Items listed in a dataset
====

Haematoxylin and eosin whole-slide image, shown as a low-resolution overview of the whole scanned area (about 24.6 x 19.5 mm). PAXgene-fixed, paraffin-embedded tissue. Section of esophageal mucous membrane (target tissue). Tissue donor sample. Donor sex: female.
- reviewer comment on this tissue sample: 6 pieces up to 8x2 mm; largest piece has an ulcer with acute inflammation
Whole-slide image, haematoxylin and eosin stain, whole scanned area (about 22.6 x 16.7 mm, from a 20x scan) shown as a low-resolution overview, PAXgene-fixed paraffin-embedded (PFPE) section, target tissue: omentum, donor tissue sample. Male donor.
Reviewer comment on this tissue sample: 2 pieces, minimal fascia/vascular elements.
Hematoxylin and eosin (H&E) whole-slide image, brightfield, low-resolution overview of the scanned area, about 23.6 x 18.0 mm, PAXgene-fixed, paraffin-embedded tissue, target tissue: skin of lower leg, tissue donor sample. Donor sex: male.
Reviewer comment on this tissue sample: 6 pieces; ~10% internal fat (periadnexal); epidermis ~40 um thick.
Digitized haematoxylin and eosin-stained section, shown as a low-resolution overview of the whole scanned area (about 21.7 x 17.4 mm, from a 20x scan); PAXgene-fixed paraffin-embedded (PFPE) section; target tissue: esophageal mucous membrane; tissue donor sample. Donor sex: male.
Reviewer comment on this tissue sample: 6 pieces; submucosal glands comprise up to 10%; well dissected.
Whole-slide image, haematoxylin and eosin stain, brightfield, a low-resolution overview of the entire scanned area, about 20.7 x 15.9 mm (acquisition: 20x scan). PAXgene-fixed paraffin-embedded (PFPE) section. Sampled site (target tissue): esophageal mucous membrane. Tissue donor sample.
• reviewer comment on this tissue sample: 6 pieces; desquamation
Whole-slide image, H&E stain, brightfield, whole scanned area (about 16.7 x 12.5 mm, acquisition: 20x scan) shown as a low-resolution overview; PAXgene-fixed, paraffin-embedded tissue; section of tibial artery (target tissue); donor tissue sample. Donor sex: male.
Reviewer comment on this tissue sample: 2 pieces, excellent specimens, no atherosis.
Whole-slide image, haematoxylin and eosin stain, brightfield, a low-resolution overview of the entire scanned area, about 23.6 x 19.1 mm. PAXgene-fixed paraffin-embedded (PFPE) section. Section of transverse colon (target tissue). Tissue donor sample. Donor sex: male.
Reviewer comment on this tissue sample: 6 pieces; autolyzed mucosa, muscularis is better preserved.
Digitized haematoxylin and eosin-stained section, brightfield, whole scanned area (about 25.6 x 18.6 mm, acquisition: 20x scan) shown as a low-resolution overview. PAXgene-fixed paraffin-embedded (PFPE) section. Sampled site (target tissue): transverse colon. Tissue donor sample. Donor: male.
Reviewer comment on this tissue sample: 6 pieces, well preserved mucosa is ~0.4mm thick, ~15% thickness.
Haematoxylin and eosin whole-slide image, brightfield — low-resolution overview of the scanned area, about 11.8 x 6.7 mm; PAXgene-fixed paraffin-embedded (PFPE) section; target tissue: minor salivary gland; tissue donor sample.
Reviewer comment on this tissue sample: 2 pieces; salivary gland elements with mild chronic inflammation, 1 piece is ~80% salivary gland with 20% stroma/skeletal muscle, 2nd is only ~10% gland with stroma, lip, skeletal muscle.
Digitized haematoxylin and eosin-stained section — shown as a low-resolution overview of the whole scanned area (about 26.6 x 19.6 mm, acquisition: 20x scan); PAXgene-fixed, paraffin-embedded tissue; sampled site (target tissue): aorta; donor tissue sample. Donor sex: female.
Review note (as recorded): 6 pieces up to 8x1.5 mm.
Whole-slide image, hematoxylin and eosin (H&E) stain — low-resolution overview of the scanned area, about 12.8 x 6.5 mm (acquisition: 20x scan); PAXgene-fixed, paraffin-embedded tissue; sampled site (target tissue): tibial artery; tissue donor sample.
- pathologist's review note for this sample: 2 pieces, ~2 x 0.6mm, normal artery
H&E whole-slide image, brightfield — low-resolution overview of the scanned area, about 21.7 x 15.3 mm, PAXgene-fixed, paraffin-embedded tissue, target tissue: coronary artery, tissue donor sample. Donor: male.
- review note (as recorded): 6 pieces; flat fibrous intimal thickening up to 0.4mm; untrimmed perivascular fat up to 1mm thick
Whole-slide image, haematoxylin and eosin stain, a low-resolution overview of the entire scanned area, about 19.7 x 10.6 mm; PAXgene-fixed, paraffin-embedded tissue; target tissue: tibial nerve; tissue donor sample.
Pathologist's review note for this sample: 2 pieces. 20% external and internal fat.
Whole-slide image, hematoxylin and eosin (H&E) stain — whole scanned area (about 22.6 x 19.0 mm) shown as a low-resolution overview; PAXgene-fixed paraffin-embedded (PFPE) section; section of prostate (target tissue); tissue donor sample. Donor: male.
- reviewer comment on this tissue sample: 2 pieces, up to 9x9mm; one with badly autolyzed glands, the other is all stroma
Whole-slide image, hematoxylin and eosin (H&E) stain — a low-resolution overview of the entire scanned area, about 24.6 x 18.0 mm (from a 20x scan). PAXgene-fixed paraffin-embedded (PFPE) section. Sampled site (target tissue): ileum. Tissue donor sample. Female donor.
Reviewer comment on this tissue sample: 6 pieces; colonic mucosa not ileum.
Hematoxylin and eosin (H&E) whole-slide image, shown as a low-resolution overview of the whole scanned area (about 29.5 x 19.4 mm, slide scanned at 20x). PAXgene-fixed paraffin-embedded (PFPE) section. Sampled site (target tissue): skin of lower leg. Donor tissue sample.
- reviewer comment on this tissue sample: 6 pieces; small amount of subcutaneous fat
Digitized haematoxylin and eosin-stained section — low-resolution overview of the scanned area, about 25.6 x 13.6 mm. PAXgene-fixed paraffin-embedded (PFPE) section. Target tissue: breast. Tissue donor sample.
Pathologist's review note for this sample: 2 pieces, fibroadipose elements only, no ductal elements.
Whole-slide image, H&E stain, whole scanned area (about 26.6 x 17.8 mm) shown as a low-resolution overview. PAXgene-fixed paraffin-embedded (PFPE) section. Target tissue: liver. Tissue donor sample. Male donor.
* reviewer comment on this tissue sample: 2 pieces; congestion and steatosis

====

» REQUIRED ACTION
All lines above that contain the word "elements" are to be copied.

» TASK RESULT
Reviewer comment on this tissue sample: 2 pieces, minimal fascia/vascular elements.
Reviewer comment on this tissue sample: 2 pieces; salivary gland elements with mild chronic inflammation, 1 piece is ~80% salivary gland with 20% stroma/skeletal muscle, 2nd is only ~10% gland with stroma, lip, skeletal muscle.
Pathologist's review note for this sample: 2 pieces, fibroadipose elements only, no ductal elements.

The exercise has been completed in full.